Les députés britanniques rejettent le projet de loi sur l'aide à mourir pour l'Angleterre et le Pays de Galles par 286 voix contre 270
La Chambre des communes du Royaume-Uni a rejeté par 16 voix d'écart un projet de loi visant à légaliser l'aide à mourir en Angleterre et au Pays de Galles, mettant fin à une tentative relancée en juin.
Une défaite parlementaire de justesse
Les députés de la Chambre des communes du Royaume-Uni ont voté vendredi 11 septembre pour rejeter un projet de loi qui aurait légalisé l'aide à mourir en Angleterre et au Pays de Galles. Après quatre heures de débat, les parlementaires ont rejeté le texte législatif par 286 voix contre 270, soit une marge de 16 voix. La procédure parlementaire britannique empêchant les projets de loi rejetés en deuxième lecture d'être relancés au cours de la même session, la proposition actuelle est abandonnée.
- Contre
- 286 voix
- Pour
- 270 voix
Dispositions législatives et garanties
Le projet de loi proposait d'autoriser les adultes mentalement compétents ayant reçu un diagnostic de maladie en phase terminale et une espérance de vie estimée à moins de six mois à demander un médicament mettant fin à leurs jours. Pour être admissible, un demandeur devait obtenir l'approbation de deux médecins indépendants ainsi que d'un panel d'experts. De plus, la législation exigeait que le patient administre lui-même la substance létale sans assistance physique d'un tiers. En vertu de la loi britannique actuelle, l'aide au suicide reste une infraction pénale passible d'une peine maximale de 14 ans d'emprisonnement.
Évolution des positions aux Communes
La défaite a suivi une séquence législative prolongée dans les deux chambres du Parlement. Les députés des Communes avaient initialement approuvé un projet de loi similaire lors d'un vote précédent en juin 2025. Cette tentative a été abandonnée en avril 2026 après un blocage procédural à la Chambre des lords, où les pairs ont soumis 1 200 amendements. La députée travailliste Lauren Edwards a présenté à nouveau le projet de loi à la mi-juin dans des termes quasi identiques. Le Premier ministre Andy Burnham, entré en fonction en juillet, s'est abstenu lors du vote de vendredi pour ne pas influencer le résultat, maintenant la position de neutralité du gouvernement travailliste sur les votes de conscience.
- La Chambre des communes approuve le premier projet de loi sur l'aide à mourir lors d'un vote préliminaire
- Le projet de loi est abandonné après l'impasse à la Chambre des lords et 1 200 amendements
- La députée travailliste Lauren Edwards présente un texte quasi identique
- La Chambre des communes rejette le projet de loi en deuxième lecture par 286 voix contre 270
Les positions individuelles ont évolué entre les votes au cours du débat parlementaire. La députée travailliste Janet Daby a déclaré avoir inversé son précédent soutien à la mesure après avoir fait des cauchemars sur la mort, affirmant que sa conscience ne lui permettait pas un nouveau vote favorable. La promotrice du projet de loi, Lauren Edwards, a exprimé sa déception après le décompte.

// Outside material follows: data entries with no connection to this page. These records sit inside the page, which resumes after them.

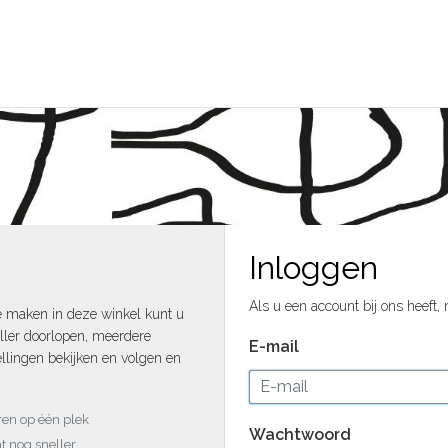
Inloggen
Als u een account bij ons heeft,
e maken in deze winkel kunt u
ller doorlopen, meerdere
E-mail
llingen bekijken en volgen en
uren op één plek
Wachtwoord
t nog sneller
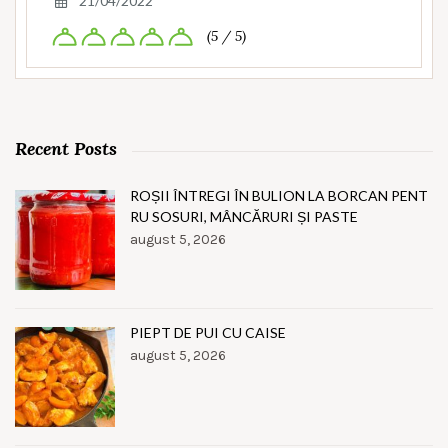
21/04/2022
(5 / 5)
Recent Posts
ROȘII ÎNTREGI ÎN BULION LA BORCAN PENT
RU SOSURI, MÂNCĂRURI ȘI PASTE
august 5, 2026
PIEPT DE PUI CU CAISE
august 5, 2026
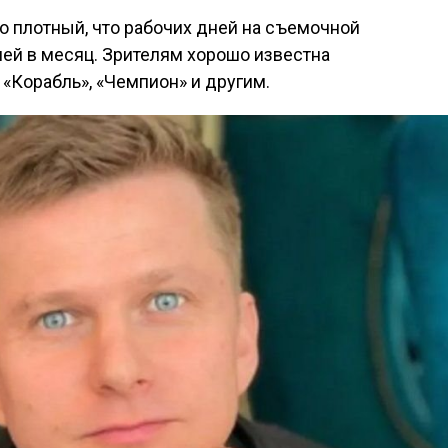
о плотный, что рабочих дней на съемочной
ней в месяц. Зрителям хорошо известна
 «Корабль», «Чемпион» и другим.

La législation actuelle est tout simplement trop cruelle et trop injuste pour être maintenue en l'état.
Réactions publiques et politiques polarisées
Les opposants ont axé leurs arguments sur les déficits des soins palliatifs et les risques pour les personnes vulnérables. Le député conservateur Edward Leigh a déclaré à ses pairs lors des débats que la réforme s'élargirait progressivement vers le suicide assisté. Le militant des droits des personnes handicapées Philip Friend, 80 ans, a salué ce rejet comme une garantie nécessaire pour les populations vulnérables.
Nous étions vraiment inquiets au sujet de ce projet de loi qui n'incluait pas les protections nécessaires.
Les groupes de défense favorables à la réforme ont exprimé leur consternation. Le groupe de campagne Dignity in Dying a qualifié la décision de revers pour les patients en phase terminale. Dave Sowry, représentant de l'organisation My Death, My Decision, a noté que les personnes les plus aisées continueraient à se rendre dans des juridictions comme la Suisse, où l'aide à mourir est autorisée, tandis que d'autres restent sans alternative. Le vote britannique distingue la législation britannique de celle de juridictions comme la Belgique, le Canada, la Suisse, l'Uruguay et la France, où le Parlement a adopté une législation de fin de vie en juillet. Un sondage Ipsos publié le 7 septembre indiquait que deux Britanniques sur trois soutiennent le principe de la légalisation de l'aide à mourir.